Günümüzde en yaygın teknolojiler Cadwell-Luc tekniği veya endoskopik çıkarmadır. Tüm bu manipülasyonlar hem lokal hem de genel anestezi altında yapılabilir. Kaldırma yönteminin seçimi bireyseldir. Kistin tipine ve konumuna, özel ekipmanın varlığına veya yokluğuna, cerrahın niteliklerine bağlıdır.

  • Cadwell-Luc tekniği, sağ veya sol sinüste derin bir kisti çıkarmak için kullanılır. Klasik veya lazer neşter ile üst dudağın altında küçük bir kesi yapılması, içinden sinüs boşluğuna erişimin açıldığı, kistin eksize edildiği ve küçük bir sütür uygulandığı gerçeğinden oluşur. Yöntemin avantajı, derin yerleşimli bir kisti çıkarmanıza izin vermesidir. Eksi - daha sonra kronik sinüzit veya rinit gelişebileceği için sinüs mukozasının bütünlüğü bozulur.
  • Endoskopik çıkarma. Çok daha az travmatik bir yöntem. Nazal pasajdan, küçük bir açıklıktan maksiller sinüse giren ve oluşumu bir lazerle yakan bir endoskop yerleştirilir. Operasyon pratik olarak kansızdır, çünkü yaraların kenarları hemen kapatılır ve daha sonra hızla büyür. Bu, yöntemin ana avantajıdır.
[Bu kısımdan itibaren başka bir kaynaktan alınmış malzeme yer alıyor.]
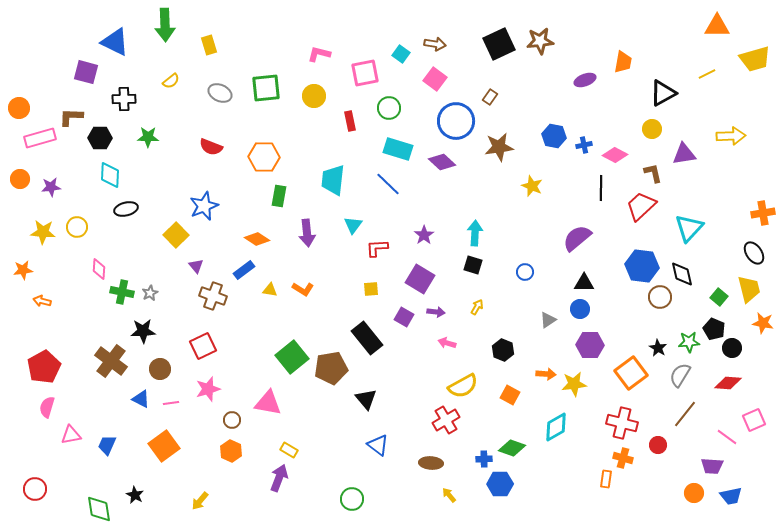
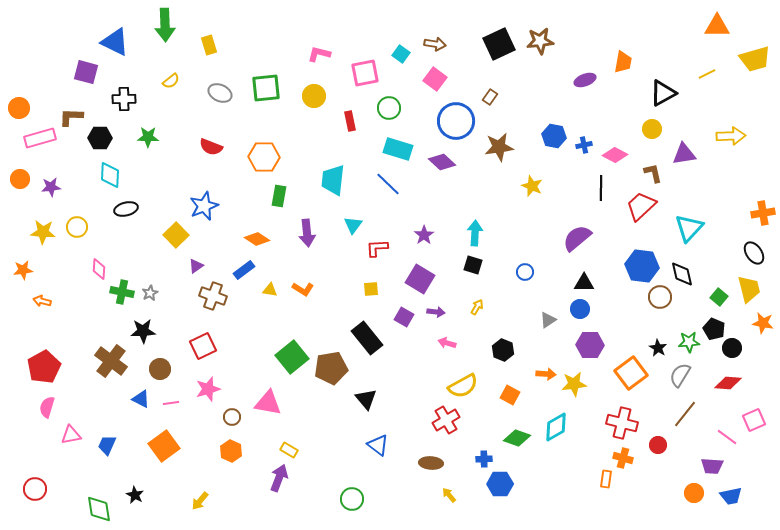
purple triangle at (196, 266): rotated 35 degrees clockwise
brown circle at (232, 420): moved 3 px up
green diamond at (512, 448): moved 5 px right, 10 px up
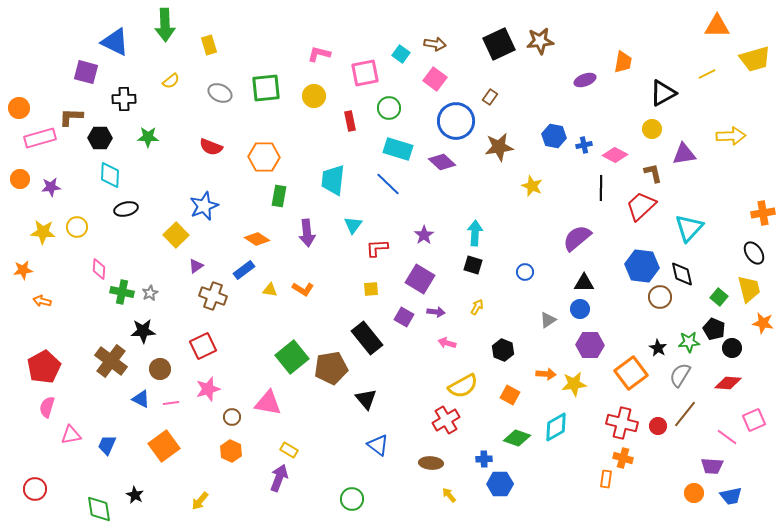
red circle at (658, 445): moved 19 px up
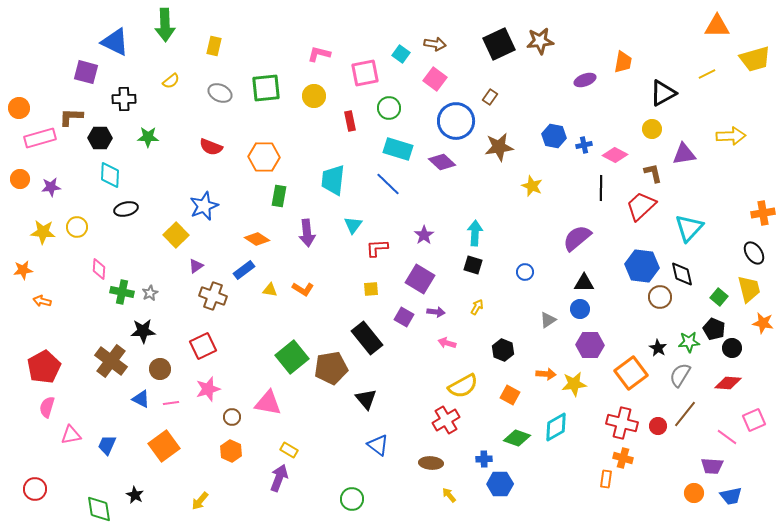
yellow rectangle at (209, 45): moved 5 px right, 1 px down; rotated 30 degrees clockwise
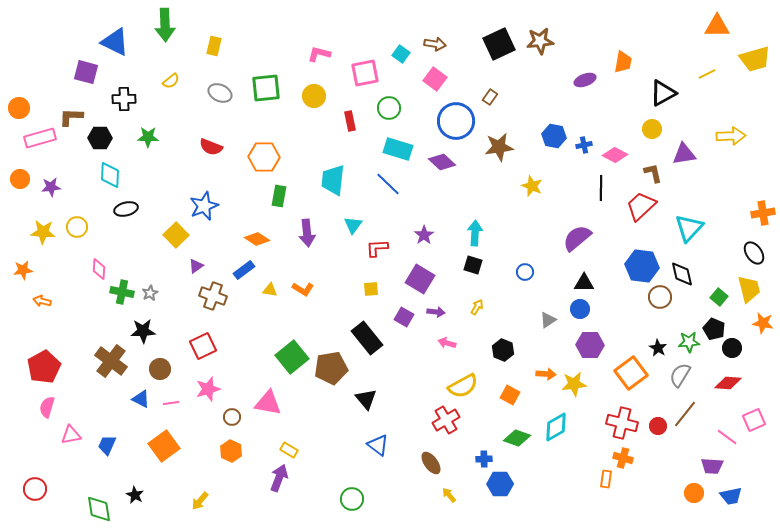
brown ellipse at (431, 463): rotated 50 degrees clockwise
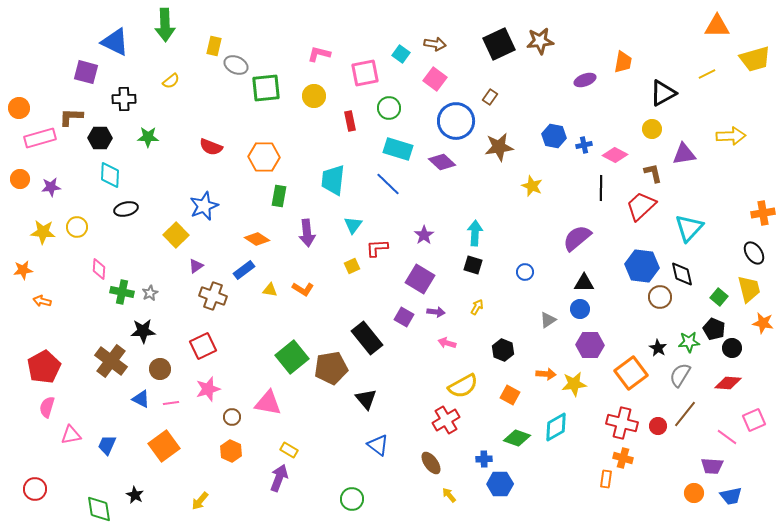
gray ellipse at (220, 93): moved 16 px right, 28 px up
yellow square at (371, 289): moved 19 px left, 23 px up; rotated 21 degrees counterclockwise
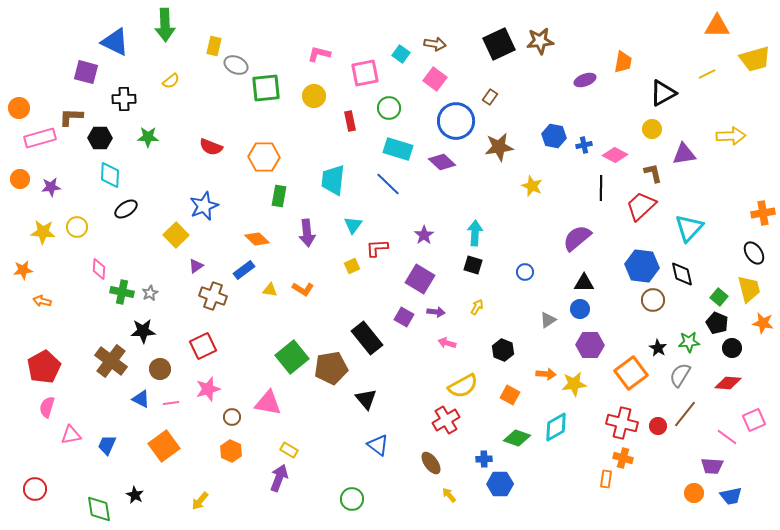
black ellipse at (126, 209): rotated 20 degrees counterclockwise
orange diamond at (257, 239): rotated 10 degrees clockwise
brown circle at (660, 297): moved 7 px left, 3 px down
black pentagon at (714, 329): moved 3 px right, 6 px up
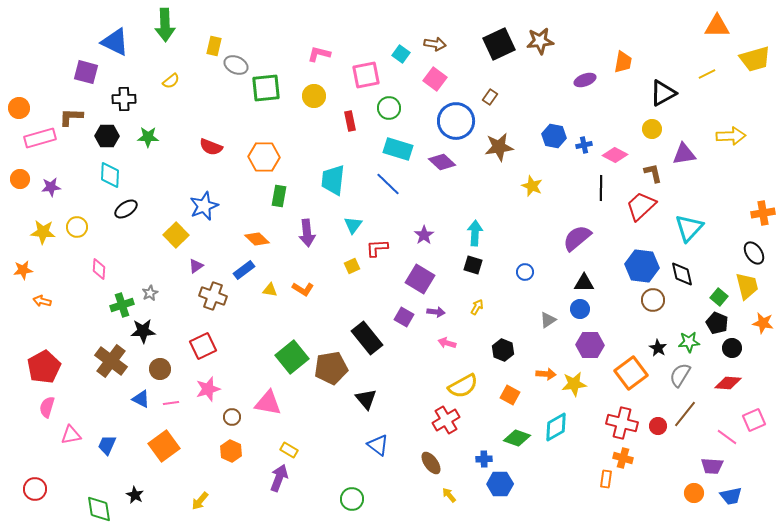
pink square at (365, 73): moved 1 px right, 2 px down
black hexagon at (100, 138): moved 7 px right, 2 px up
yellow trapezoid at (749, 289): moved 2 px left, 3 px up
green cross at (122, 292): moved 13 px down; rotated 30 degrees counterclockwise
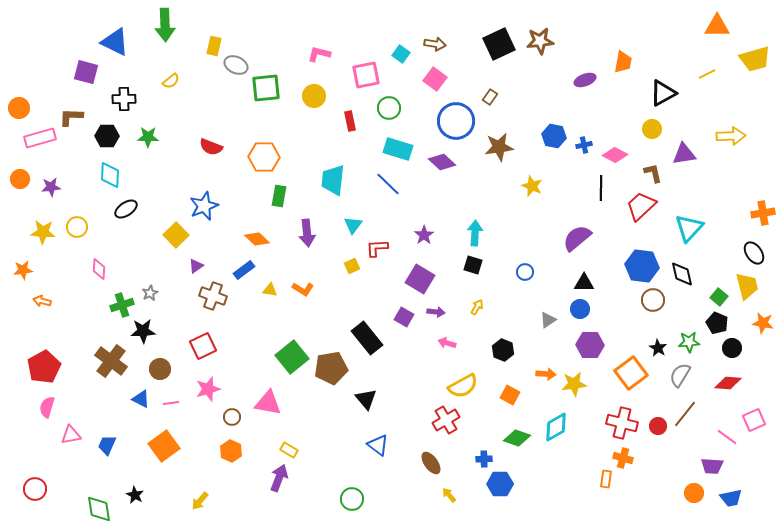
blue trapezoid at (731, 496): moved 2 px down
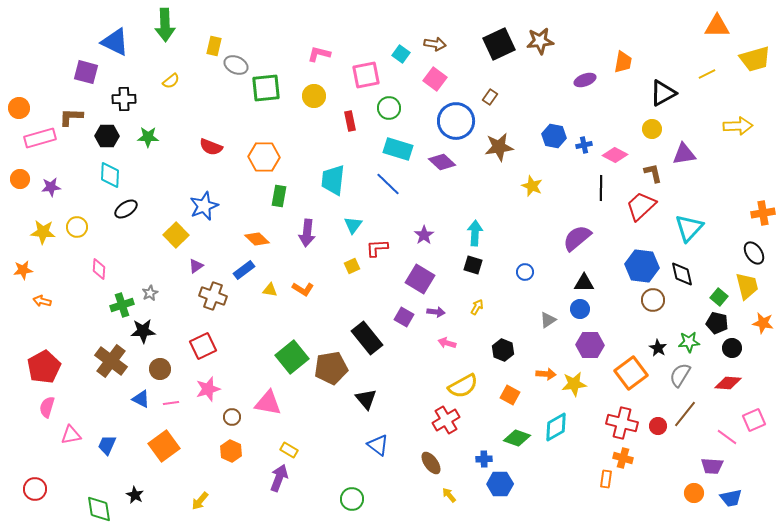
yellow arrow at (731, 136): moved 7 px right, 10 px up
purple arrow at (307, 233): rotated 12 degrees clockwise
black pentagon at (717, 323): rotated 10 degrees counterclockwise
Dezavantajı, pürülan oluşumların bu şekilde çıkarılmasının imkansız olmasıdır.

Bir diş kistinin çıkarılması bu yollardan herhangi biriyle yapılabilir, hepsi büyüklüğüne ve durumuna bağlıdır. Ameliyat tarihini belirlemeden önce, doktor, aktif inflamatuar süreç ve diğer kontrendikasyonların olmadığından emin olmak için gerekli testleri reçete eder.

Operasyon gebelik, kan pıhtılaşma bozuklukları, kardiyovasküler yetmezlik, sistemik hastalıklar (AIDS, lupus vb.), otoimmün hastalıklarda kontrendikedir. Hastanın yakın zamanda viral veya solunum yolu hastalığı geçirmiş olması durumunda, menstrüasyon dönemi, kronik hastalıkların alevlenme dönemi için manipülasyonların ertelenmesi gerekecektir.

Ameliyat sonrası dönemde, tüm doktor reçetelerini kesinlikle takip etmek, reçeteli ilaçları almak ve burun boşluğuna uygun şekilde özen göstermek gerekir.

Bir ay içinde kendinizi hipotermi, taslaklardan korumanız ve aktif fiziksel aktiviteden kaçınmanız gerekir. Doktor tarafından verilen talimatlara sıkı sıkıya bağlı kalındığında, operasyon genellikle komplikasyonsuz gerçekleşir ve vücut hızla iyileşir.